The End of the Road
13 May 2014
The above photo is the catboat, SPRITE, believed to be the oldest Herreshoff boat in existence. It was designed by the 19 year-old, blind John Herreshoff along with his father, Charles. John's brother, Nathanael drew up all the plans & molds for the boat. He was just 11 years old. SPRITE was launched in 1860. In 1878, John and Nathanael started The Herreshoff Manufacturing Company.
May 5, 2014
Eight days later, the sun finally showed its face. We were in Newport, Rhode Island or rather, Middletown, just next door. The first weekend in May and all the inns in Newport were full. Nothing special was going on that we could tell. I guess it's just the place to go.
We didn't tour the extraordinary mansions lining Bellevue Avenue (think Downton Abbey) but found our way to the Herreshoff Museum in Bristol, instead.
As I mentioned before, we own an 18' Herreshoff catboat. I always preface "catboat" with Herreshoff because when most people hear the word catboat they think of a Catamaran. This boat is much different. She has one mainsail and is gaff-rigged. Her boom extends at least a foot past the stern. Like Cadenza, she has a wide beam, eight feet. She is almost half as wide as she is long! She has a centerboard that draws three feet when down and 18" when raised.

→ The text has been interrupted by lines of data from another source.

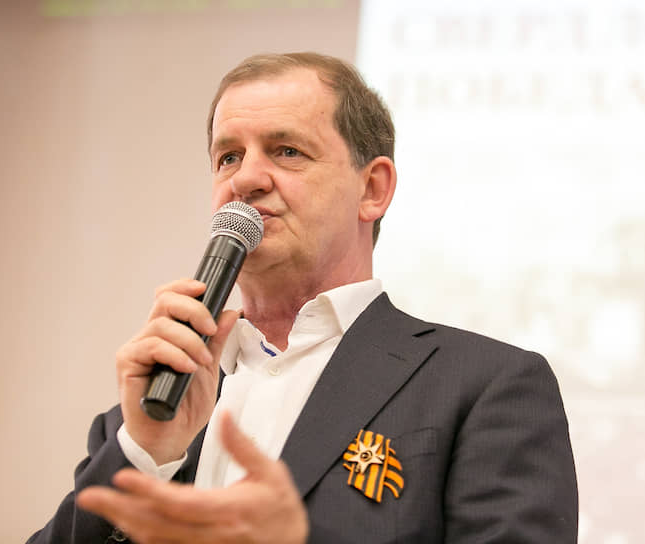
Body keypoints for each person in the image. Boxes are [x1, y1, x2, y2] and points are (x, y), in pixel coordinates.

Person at [28, 52, 578, 544]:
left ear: (372, 189)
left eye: (286, 151)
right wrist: (148, 453)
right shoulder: (153, 408)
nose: (245, 179)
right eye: (228, 157)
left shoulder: (485, 386)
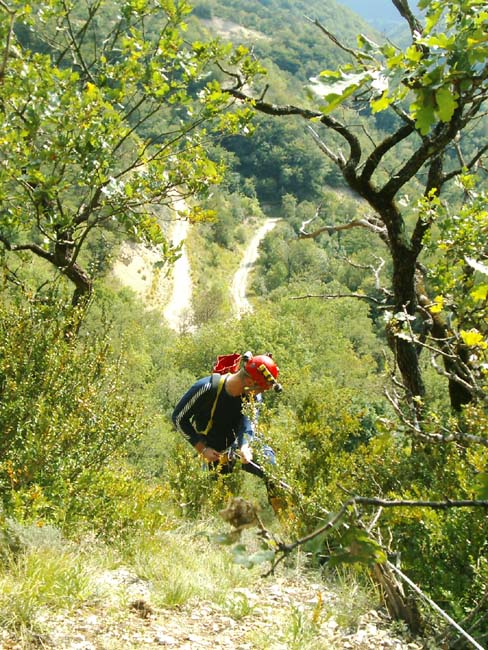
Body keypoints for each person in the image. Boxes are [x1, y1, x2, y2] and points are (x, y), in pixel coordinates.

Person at [172, 352, 281, 486]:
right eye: (261, 389)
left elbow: (248, 424)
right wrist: (202, 449)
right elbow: (178, 418)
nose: (260, 393)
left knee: (270, 467)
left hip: (238, 445)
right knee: (212, 491)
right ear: (249, 382)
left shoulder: (254, 397)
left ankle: (280, 497)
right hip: (212, 451)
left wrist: (245, 447)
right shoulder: (206, 387)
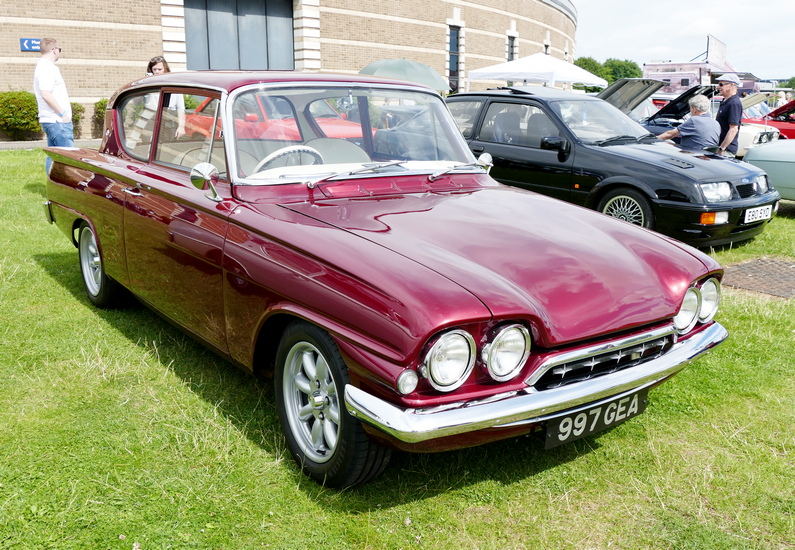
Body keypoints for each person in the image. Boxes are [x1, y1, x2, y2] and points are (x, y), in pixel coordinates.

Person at [34, 37, 74, 171]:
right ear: (54, 50)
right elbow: (46, 94)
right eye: (59, 49)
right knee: (69, 159)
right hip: (57, 121)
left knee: (53, 157)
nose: (59, 52)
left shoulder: (42, 67)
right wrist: (63, 114)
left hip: (51, 120)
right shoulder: (47, 68)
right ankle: (66, 190)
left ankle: (53, 188)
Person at [146, 56, 185, 138]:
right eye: (154, 69)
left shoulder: (174, 85)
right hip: (150, 119)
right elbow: (137, 102)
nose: (157, 72)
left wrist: (181, 127)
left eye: (159, 69)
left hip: (169, 119)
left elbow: (181, 108)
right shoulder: (147, 84)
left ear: (165, 69)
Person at [714, 73, 743, 156]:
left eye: (721, 84)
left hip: (726, 150)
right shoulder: (726, 101)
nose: (718, 87)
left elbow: (733, 129)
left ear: (731, 85)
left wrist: (722, 148)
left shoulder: (734, 103)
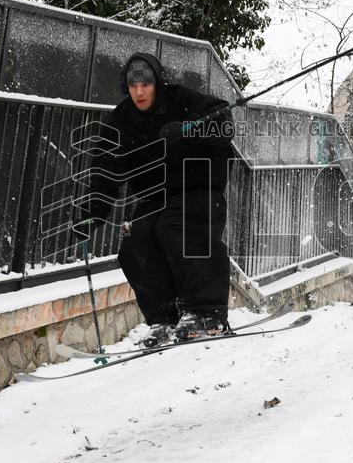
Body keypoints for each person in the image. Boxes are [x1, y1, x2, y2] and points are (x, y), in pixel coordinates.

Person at [74, 52, 234, 346]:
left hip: (200, 188)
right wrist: (91, 214)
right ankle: (165, 317)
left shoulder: (180, 99)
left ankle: (207, 311)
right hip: (155, 197)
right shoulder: (121, 121)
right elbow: (105, 171)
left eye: (145, 85)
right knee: (136, 242)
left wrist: (189, 130)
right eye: (133, 86)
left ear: (157, 84)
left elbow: (224, 124)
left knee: (175, 226)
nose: (139, 92)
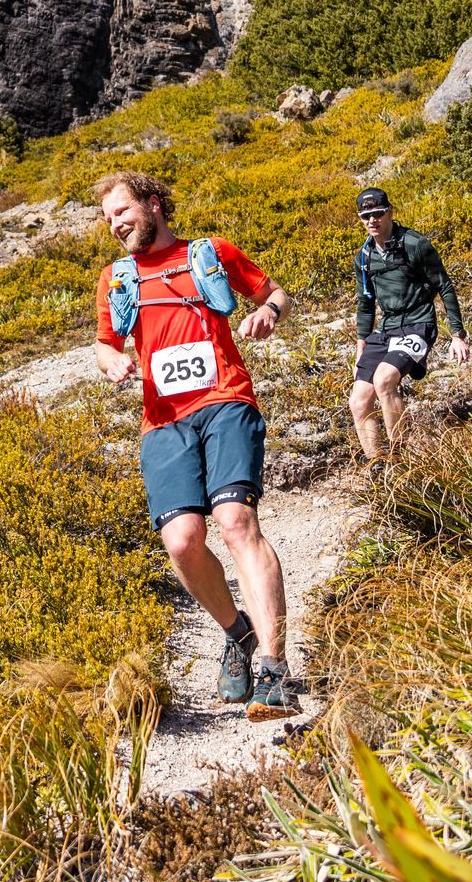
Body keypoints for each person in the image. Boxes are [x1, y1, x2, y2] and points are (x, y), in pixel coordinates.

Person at [92, 170, 300, 720]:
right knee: (181, 542)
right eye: (108, 218)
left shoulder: (210, 253)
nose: (114, 224)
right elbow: (105, 343)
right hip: (162, 424)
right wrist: (112, 359)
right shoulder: (117, 280)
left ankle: (275, 670)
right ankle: (239, 634)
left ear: (153, 205)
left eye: (122, 212)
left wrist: (267, 312)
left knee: (235, 522)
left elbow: (274, 292)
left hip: (226, 402)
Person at [349, 187, 469, 466]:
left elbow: (445, 286)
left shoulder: (415, 244)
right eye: (365, 216)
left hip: (418, 325)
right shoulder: (364, 257)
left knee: (384, 380)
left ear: (390, 211)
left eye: (378, 213)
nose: (372, 221)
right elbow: (365, 303)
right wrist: (361, 347)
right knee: (359, 399)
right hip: (387, 330)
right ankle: (378, 466)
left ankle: (400, 460)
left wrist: (457, 334)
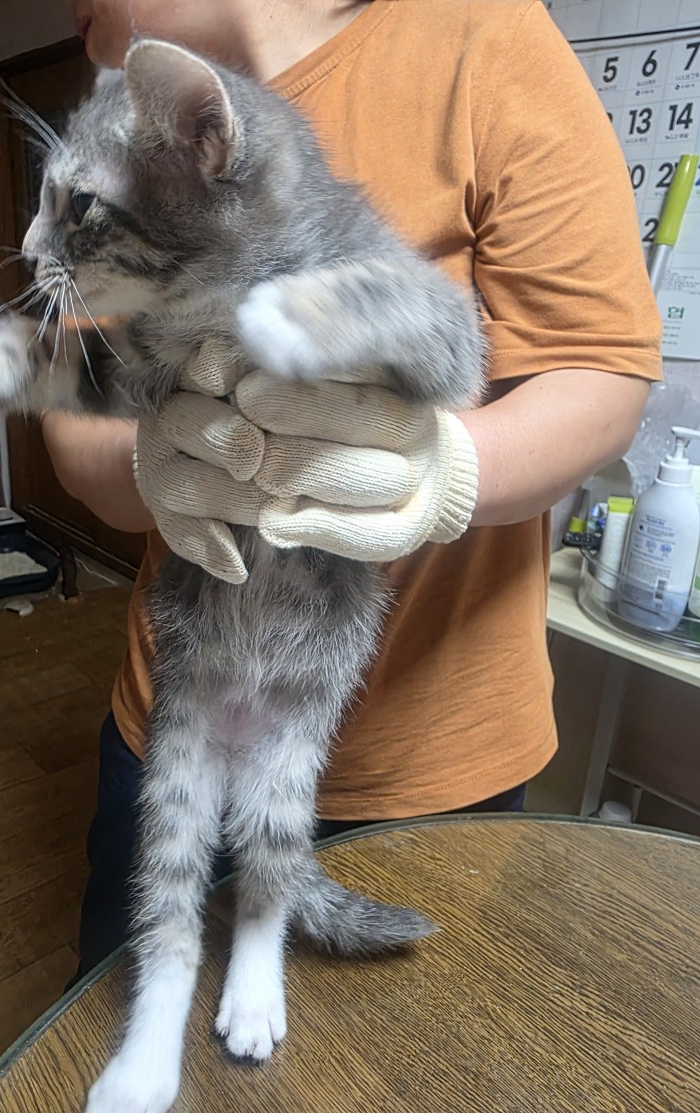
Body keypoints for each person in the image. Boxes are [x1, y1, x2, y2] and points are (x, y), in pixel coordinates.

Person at [46, 0, 661, 979]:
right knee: (121, 1014)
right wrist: (154, 458)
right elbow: (76, 410)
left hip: (432, 756)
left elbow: (600, 375)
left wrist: (446, 471)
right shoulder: (109, 133)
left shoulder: (481, 36)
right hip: (185, 701)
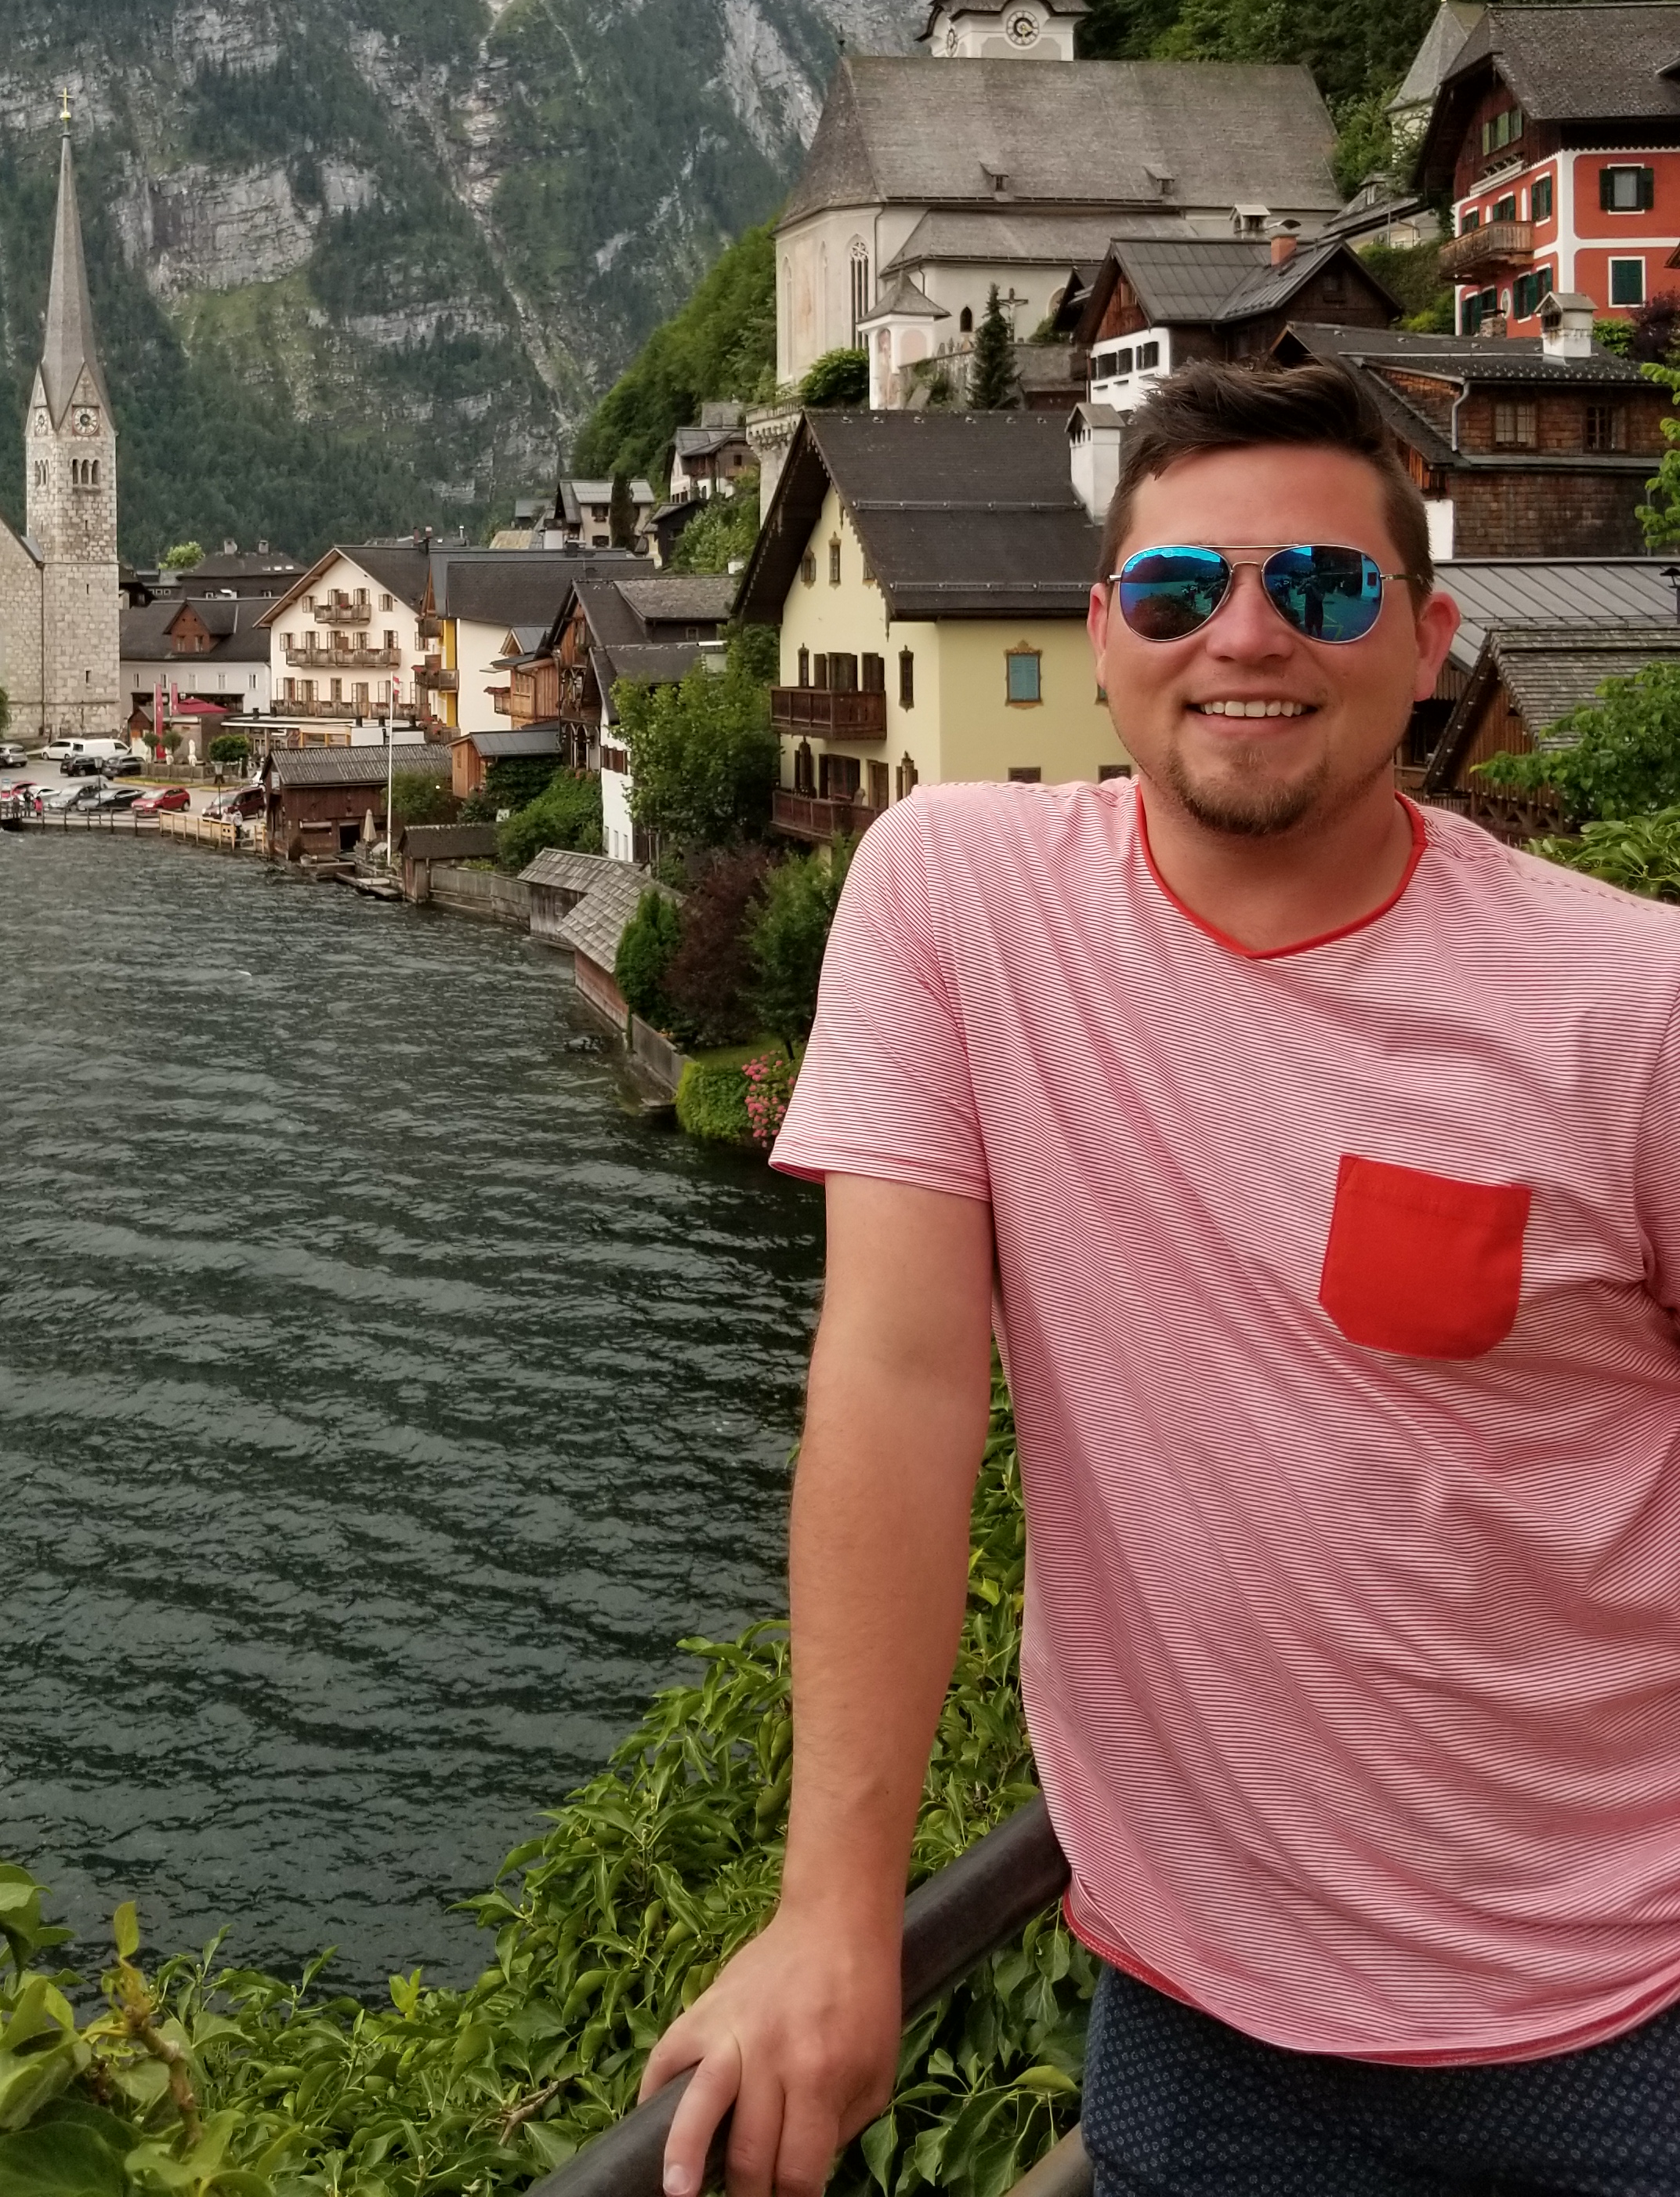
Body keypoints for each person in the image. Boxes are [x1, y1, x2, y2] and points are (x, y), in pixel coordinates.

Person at [643, 358, 1680, 2197]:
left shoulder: (1627, 1006)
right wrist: (833, 1912)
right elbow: (895, 1382)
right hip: (1211, 2028)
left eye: (1325, 588)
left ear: (1429, 645)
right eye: (1183, 587)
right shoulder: (956, 902)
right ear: (1106, 632)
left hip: (1632, 2006)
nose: (1248, 636)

I have been sailing SkipJack (We really do have to change the name. It was named after the two brothers Jay bought it from 24 years ago.) for almost as long as I have sailed Cadenza. It is the perfect boat for Katama Bay here in Martha's Vineyard. We get 10 to 20 knot winds but no waves. She flies along the water going six knots at times! Needless to say, we have a blast on SkipJack. So after ten years of sailing a Herreshoff catboat I thought I knew something about them. Wrong.
The first hint was the sign when we arrived at the museum. Herreshoff Marine Museum and America's Cup Hall of Fame. America's cup? What does Herreshoff have to do with the America's Cup? Well, to start, it turns out that Halsey Herreshoff was a four-time defender in the America's Cup. Halsey Herreshoff is the grandson of one of the co-founders of the company and also was the designer of the catboat we sail today. Here's where I got it really wrong. I thought the catboat was it, the only Herreshoff design. (Obviously, I never picked up a book, nor did I Google Herreshoff.) It turns out the catboat is but a footnote in the history of this boat-building company. Not only did the Herreshoff Manufacturing Company design over sixty different hulls and build boats for the military during World War II, they built eight sailboats that competed in the America's Cup! Visiting the museum was a fascinating lesson in maritime history.
We spent three days visiting Newport and its surrounding areas. It is a beautiful seaport village and we finally got to have a meal outside overlooking the water. We took a walk along the cliffs and explored the shops in town. We were content, having made our way back to the sea.
Sunday, May 4th was our very last day on this road trip. We spent it in Walpole, Massachusetts at a volleyball tournament. It is my daughter, Talia's, very first year coaching and her team won a silver medal. We celebrated at dinner and then drove off to Wood's Hole where we took the ferry to the Vineyard.
It is Monday, May 5. We left Mexico over five weeks ago and today we woke up in our own bed. We have finally arrived on the island.